The Website Isn’t the Problem

The word “glitches,” which implies temporary irregularities, understates the fundamental and numerous errors on Healthcare.gov since it opened on October 1. These have included flawed log-in forms, misinformation on Medicaid availability, broken calculators, and confusing error messages, to name only a few. The many inoperable features seem so essential to a functioning website that the entire rollout has become something of a joke.

However, criticisms and a handful of amusing spoofs aside, we do need to gain faith in the website’s ultimate ability to work. The United States currently ranks behind Romania and Iran as 46th in Bloomberg global health care efficiency rankings, and 50 million Americans are uninsured. A site that contains exchanges for 50 states is one of the most complex Web efforts designed, and even with more testing mistakes are bound to occur.

More importantly, while the site is problematic, the rollout would have run into opposition even if the site had worked perfectly. Arguments against the Affordable Care Act (ACA) were fierce long before October 1. Had the rollout encountered even one bump, those adamantly against the ACA would not have hesitated to point a finger at whatever the misstep was. Talk of website issues, which forms a valid but increasingly exhausted argument, needs to soon be put to rest.

Focusing on bigger problems—like the 12 million people with individual policies incompatible with ACA requirements who are receiving cancellation notices—should instead be our priority.

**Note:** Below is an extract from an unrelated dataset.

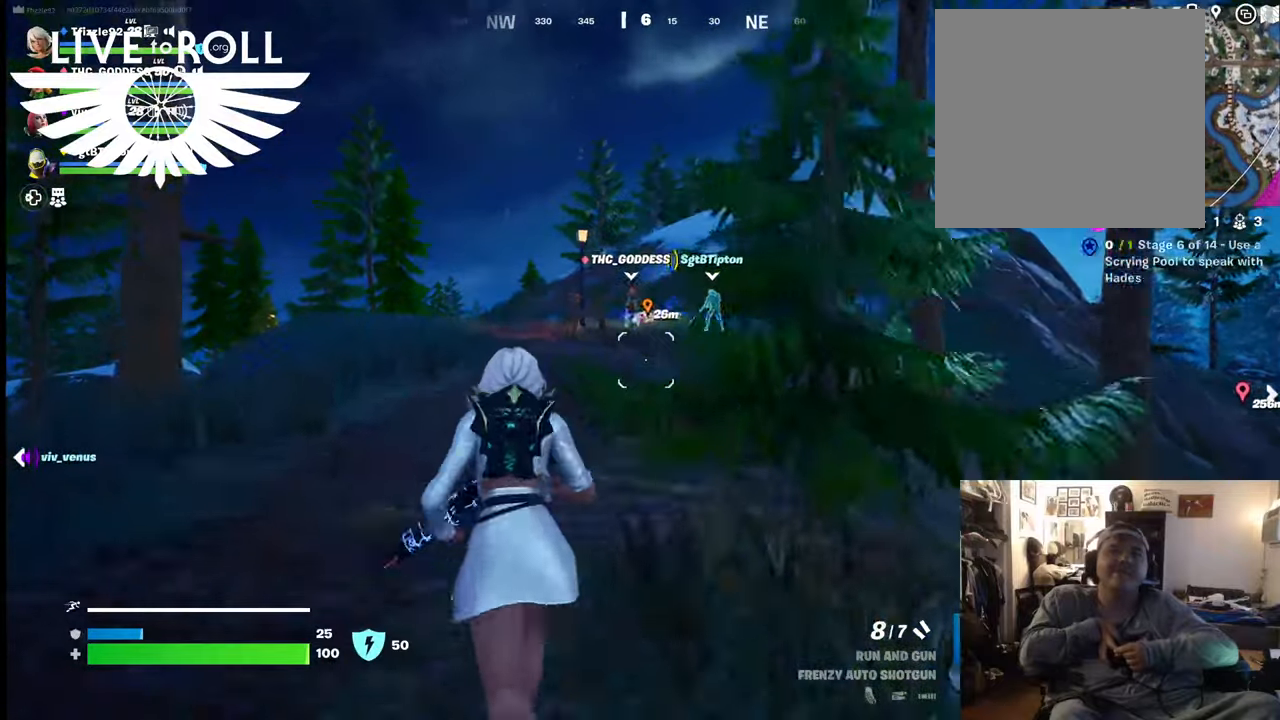
{"buttons": [], "left_stick": "up", "right_stick": "center", "events": []}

More troubling than the website, which is at least being fixed, is the fact that only a limited number of the ACA’s tens of thousands of coverage plans will be accepted in many hospitals, including those at colleges like UCLA, NYU, and Emory.

We can find plenty of problems with the Obamacare rollout. However, we must at least acknowledge that those responsible have held themselves accountable for website errors and are working to right the many wrongs undermining the ACA’s implementation. In predicting how successful these efforts will be, I share the view of Obamacare agnostics, who believe it is much too early to tell. For now, let’s hope Americans at least have car insurance, since surmounting the problems and criticisms of Obamacare should be quite a bumpy ride.